David Gilbert ab7echo at gmail.com
Sat Jul 25 13:00:19 EDT 2020



I understand all of that.  Water vapor will penetrate the walls of the 
conduit and condense inside, or as you say, get inside via air flow 
through the conduit.  But why is that a problem for the Heliax inside 
the conduit?  Assuming the conduit is below the frost line, of course.

73,
Dave   AB7E


On 7/25/2020 6:01 AM, jimlux wrote:
> On 7/25/20 5:41 AM, jimlux wrote:
>>
>> Daily temperature fluctuations cause air to move in and out of the 
>> conduit - that's where the condensation comes from.  Unless you live 
>> where the dew point never goes below the soil temperature, water will 
>> accumulate.  Barometric pressure variations do the same thing, but a 
>> lesser effect.
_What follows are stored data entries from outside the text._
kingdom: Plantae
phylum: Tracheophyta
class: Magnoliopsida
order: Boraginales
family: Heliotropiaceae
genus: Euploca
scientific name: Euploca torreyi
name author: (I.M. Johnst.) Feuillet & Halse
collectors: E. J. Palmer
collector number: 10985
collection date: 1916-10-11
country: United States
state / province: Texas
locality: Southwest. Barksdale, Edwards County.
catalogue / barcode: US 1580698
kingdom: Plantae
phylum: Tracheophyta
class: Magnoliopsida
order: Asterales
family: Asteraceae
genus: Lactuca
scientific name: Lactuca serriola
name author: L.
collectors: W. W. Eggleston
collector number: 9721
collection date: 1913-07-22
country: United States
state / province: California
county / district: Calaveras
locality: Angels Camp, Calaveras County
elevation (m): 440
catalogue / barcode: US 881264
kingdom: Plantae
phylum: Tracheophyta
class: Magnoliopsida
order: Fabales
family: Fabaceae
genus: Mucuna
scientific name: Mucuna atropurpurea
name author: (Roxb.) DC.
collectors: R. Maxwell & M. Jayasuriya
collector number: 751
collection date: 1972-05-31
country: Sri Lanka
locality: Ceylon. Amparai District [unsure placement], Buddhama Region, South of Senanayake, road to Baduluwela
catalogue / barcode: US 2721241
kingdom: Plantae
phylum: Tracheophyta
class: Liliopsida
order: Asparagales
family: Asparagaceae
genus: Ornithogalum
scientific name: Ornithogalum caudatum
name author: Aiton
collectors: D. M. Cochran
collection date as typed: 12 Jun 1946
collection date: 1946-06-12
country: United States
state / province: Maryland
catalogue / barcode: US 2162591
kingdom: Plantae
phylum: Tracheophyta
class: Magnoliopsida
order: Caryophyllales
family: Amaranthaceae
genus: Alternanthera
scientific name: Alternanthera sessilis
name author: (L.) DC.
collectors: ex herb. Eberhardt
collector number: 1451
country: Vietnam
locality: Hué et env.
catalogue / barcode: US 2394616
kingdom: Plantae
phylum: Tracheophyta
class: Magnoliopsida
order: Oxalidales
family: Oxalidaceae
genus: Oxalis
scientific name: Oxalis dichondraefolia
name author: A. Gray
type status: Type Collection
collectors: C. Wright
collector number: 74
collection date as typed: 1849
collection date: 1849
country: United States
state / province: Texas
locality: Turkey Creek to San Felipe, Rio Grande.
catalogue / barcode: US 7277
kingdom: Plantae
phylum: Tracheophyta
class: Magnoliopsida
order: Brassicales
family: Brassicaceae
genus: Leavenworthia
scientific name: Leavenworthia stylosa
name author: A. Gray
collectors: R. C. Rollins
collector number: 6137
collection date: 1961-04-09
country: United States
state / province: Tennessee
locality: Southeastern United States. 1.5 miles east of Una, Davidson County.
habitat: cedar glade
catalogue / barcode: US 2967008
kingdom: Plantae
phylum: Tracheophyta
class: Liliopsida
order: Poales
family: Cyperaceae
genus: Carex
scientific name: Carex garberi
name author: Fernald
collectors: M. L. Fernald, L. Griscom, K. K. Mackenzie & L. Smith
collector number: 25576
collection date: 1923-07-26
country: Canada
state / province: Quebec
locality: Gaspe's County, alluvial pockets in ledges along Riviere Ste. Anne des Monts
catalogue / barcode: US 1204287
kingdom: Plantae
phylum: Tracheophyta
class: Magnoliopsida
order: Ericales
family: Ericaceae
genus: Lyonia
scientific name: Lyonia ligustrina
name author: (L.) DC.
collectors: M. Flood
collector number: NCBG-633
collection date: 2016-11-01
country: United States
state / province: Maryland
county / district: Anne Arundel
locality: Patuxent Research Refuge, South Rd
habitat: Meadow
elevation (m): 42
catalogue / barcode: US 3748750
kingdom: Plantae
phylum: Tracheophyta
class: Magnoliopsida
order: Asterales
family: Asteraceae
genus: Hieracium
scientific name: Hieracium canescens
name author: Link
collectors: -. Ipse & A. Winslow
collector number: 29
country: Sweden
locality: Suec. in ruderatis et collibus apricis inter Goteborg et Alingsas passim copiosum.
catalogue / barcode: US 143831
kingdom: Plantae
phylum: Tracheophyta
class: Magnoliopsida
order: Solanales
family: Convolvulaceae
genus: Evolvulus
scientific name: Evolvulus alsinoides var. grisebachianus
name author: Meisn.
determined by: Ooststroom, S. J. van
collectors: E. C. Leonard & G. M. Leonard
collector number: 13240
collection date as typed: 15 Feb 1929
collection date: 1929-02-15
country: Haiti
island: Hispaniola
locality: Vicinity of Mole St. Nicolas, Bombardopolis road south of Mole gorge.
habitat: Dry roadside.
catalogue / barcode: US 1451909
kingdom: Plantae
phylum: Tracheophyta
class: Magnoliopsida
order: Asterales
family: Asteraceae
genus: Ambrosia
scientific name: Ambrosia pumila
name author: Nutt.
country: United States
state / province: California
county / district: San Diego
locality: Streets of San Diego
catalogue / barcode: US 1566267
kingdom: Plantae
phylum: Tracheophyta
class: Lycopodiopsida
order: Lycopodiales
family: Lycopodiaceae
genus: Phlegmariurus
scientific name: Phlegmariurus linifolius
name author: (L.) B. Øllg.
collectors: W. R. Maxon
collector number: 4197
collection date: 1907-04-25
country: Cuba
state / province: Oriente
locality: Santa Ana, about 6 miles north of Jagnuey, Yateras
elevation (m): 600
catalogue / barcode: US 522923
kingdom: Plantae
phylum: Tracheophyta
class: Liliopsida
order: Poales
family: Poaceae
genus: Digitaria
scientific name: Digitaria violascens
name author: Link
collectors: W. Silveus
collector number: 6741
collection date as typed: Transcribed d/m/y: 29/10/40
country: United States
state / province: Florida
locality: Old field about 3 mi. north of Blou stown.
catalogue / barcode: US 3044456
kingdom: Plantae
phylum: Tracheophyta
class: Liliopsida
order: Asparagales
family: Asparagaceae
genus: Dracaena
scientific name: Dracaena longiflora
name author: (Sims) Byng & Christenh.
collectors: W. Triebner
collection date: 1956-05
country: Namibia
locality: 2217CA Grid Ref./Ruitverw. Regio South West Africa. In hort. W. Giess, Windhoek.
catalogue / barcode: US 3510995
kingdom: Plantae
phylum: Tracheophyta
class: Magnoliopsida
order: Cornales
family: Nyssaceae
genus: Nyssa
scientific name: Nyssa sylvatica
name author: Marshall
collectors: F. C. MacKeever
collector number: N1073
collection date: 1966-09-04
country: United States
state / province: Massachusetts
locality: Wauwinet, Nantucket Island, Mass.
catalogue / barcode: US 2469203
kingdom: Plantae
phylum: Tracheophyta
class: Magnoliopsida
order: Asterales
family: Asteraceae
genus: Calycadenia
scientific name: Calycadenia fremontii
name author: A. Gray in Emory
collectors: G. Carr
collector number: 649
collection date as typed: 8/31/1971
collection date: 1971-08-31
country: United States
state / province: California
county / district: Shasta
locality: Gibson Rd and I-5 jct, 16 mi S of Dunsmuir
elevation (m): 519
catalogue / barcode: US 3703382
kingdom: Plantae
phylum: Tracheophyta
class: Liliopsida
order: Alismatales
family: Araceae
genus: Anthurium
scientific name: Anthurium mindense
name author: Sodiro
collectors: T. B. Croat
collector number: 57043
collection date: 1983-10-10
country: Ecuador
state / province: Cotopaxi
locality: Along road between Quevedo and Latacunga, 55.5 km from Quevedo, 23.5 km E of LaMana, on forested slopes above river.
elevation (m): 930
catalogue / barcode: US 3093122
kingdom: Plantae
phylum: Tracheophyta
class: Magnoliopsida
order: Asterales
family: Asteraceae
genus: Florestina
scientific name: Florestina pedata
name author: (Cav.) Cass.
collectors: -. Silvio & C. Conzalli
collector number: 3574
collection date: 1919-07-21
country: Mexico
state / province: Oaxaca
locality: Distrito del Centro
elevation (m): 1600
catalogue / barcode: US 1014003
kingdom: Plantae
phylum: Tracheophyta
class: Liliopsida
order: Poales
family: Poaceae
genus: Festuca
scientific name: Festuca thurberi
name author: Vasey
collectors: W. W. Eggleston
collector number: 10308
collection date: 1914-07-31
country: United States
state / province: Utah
Wind causing a small pressure differential between the 
>> two ends also pushes air through the conduit.  You'll see this when 
>> one end is outside and another is inside a building, especially if 
>> the building has HVAC with outside air input.
>>
>> One way I've heard of, but have not seen in person, to fix this is to 
>> run sufficient DC or AC current through the coax to make it slightly 
>> warmer.  This sounds like one of those ideas that might work, but 
>> then, it's hard to calculate that it will, and if you've got a 
>> commercial installation, you're more likely to go with something 
>> tried and true (fans, nitrogen purge, etc.). Or in a broadcast 
>> environment where there's significant power flowing through the coax 
>> 24/7.
>>
>> Someone probably tried it in the 30s or 40s, but it didn't work "well 
>> enough"
>>
>> Running power through an antenna to melt the ice off.. that's been 
>> done a lot - the big Canadian SW broadcast station at the north end 
>> of the Bay of Fundy on the border between Nova Scotia and New 
>> Brunswick did that. Resistive heaters on dishes is also a standard thing.